A Canadian led study has found that urban grime has a tendency to release air pollutants when exposed to sunlight.

Claiming to be ground breaking in its findings, researchers have determined that natural sunlight triggers the release of smog-forming nitrogen oxide compounds from the grime that typically coats buildings, statues and other outdoor surfaces in urban areas.

The finding confirms previous laboratory work using simulated sunlight and is claimed to ‘upend’ the received notion that nitrates in urban grime are ‘locked’ in place.

The scientists presented findings based on field studies conducted in Leipzig, Germany, and Toronto, Canada, at the recent National Meeting & Exposition of the American Chemical Society (ACS), the world’s largest scientific society.

“The current understanding of urban air pollution does not include the recycling of nitrogen oxides and potentially other compounds from building surfaces,” explained James Donaldson, “but based on our field studies in a real-world environment, this is happening. We don’t know yet to what extent this is occurring but it may be quite a significant, and unaccounted for, contributor to air pollution in cities.”

 

Chemical compounds

Urban grime, according to Donaldson, is a mixture of thousands of chemical compounds spewed into the air by automobiles, factories and a host of other sources. Among these compounds are nitrogen oxides. When in the air, these compounds may combine with other air pollutants – known as volatile organic compounds – to produce ozone which is the main component of smog. However, scientists had long suspected that nitrogen oxides become inactive when they are trapped in grime and settle on a surface.

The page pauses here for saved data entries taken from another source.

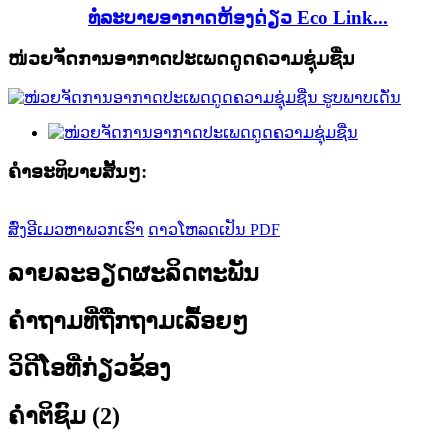
ທໍ່ລະບາຍອາກາດຫ້ອງດ່ຽວ Eco Link...
ໜ່ວຍຈັດການອາກາດປະເພດດູດຄວາມຊຸ່ມຊື່ນ
ຄໍາອະທິບາຍສັ້ນໆ:
ສົ່ງອີເມວຫາພວກເຮົາ
ດາວໂຫລດເປັນ PDF
ລາຍລະອຽດຜະລິດຕະພັນ
ຄຳຖາມທີ່ຖືກຖາມເລື້ອຍໆ
ວິດີໂອທີ່ກ່ຽວຂ້ອງ
ຄຳຕິຊົມ (2)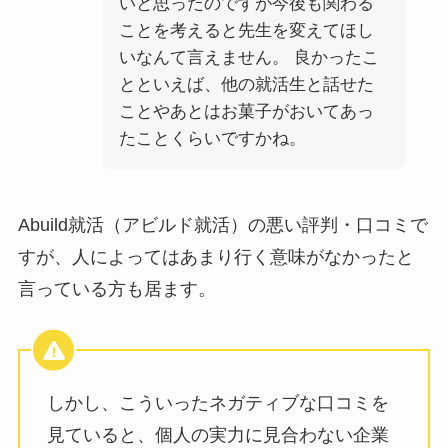
いと思ったのですが今後も関わる
ことを考えると先生を変えてほし
いなんて言えません。 良かったこ
とといえば、他の就活生と話せた
ことやあとはお菓子がおいてあっ
たことくらいですかね。
Abuild就活（アビルド就活）の悪い評判・口コミで
すが、人によってはあまり行く意味がなかったと
言っている方も居ます。
しかし、こういったネガティブな口コミを
見ていると、個人の実力に見合わない企業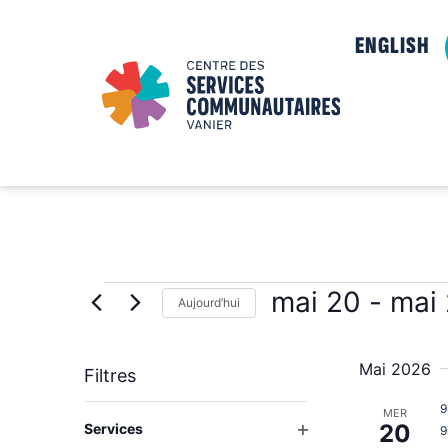
ENGLISH
mai 20
 - 
mai
Aujourd’hui
Sélectionnez
la
date
Mai 2026
Filtres
9
La
MER
Ouvrir les filtres
20
Services
9
modification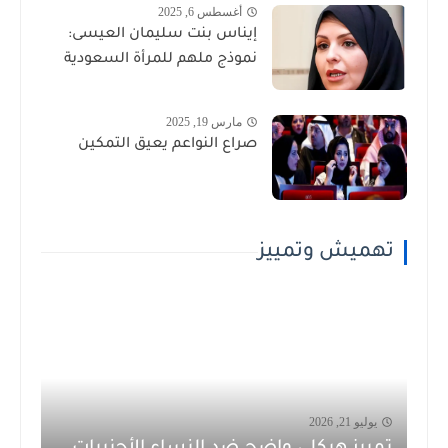
أغسطس 6, 2025
إيناس بنت سليمان العيسى:
نموذج ملهم للمرأة السعودية
مارس 19, 2025
صراع النواعم يعيق التمكين
تهميش وتمييز
يوليو 21, 2026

Nevertheless, Donaldson and his colleagues at the University of Toronto have collected data that are inconsistent with this theory.

In previous work, they discovered that nitrate anions disappeared from grime at faster rates than could be explained by wash-off due to rainfall. In a subsequent laboratory comparison, they found that nitrate disappeared from grime 10,000 times faster than from a water-based solution when both were exposed to artificial sunlight.

In yet another study, they exposed grime to either artificial sunlight or kept it in the dark. The grime exposed to a ‘solar simulator’ shed more nitrates than the grime left in the dark, suggesting that light can chemically convert nitrogen compounds back into active forms that can return to the atmosphere.

Working with colleagues in Germany, Donaldson set up a six-week field study in Leipzig and a similar year-long one in Toronto. The researchers placed grime collectors containing glass beads throughout both cities. The beads create more surface area for grime to gather on than a flat surface, e.g. a window.

 

Adequate airflow

Some of the collection devices were left in the sun, while others were intentionally put in the shade but had adequate airflow so that grime could collect on their surfaces.

The Toronto study is current and the data are still being analysed but in Leipzig, the researchers found that grime in shaded areas contained 10% more nitrates than grime exposed to natural sunlight, which was consistent with the team’s laboratory findings.

“If our suspicions are correct, it means that the current understanding of urban air pollution is missing a big chunk of information,” Donaldson says. “In our work, we are showing that there is the potential for significant recycling of nitrogen oxides into the atmosphere from grime, which could give rise to greater ozone creation.”

The study notes that Leipzig has ‘far more’ grime than Toronto, based on the amount of material gathered at collection stations in both cities so far. This difference could have a significant influence on the city’s air quality. “The fact that Leipzig appears to have 20 times more grime than Toronto suggests that there is a potential for 20 times more recycling of nitrogen oxides into the local atmosphere,” stated Donaldson.

To test this idea, his team hopes to conduct field experiments in a place that is “really grubby” and another that is “really clean.” They also plan to examine the effects of humidity, grime levels and various amounts of illumination on the recycling of nitrates back into the atmosphere.

Picture:   A Canadian led study using glass beads to collect grime has shown that compounds can recycle from grime back into the air and contribute to pollution.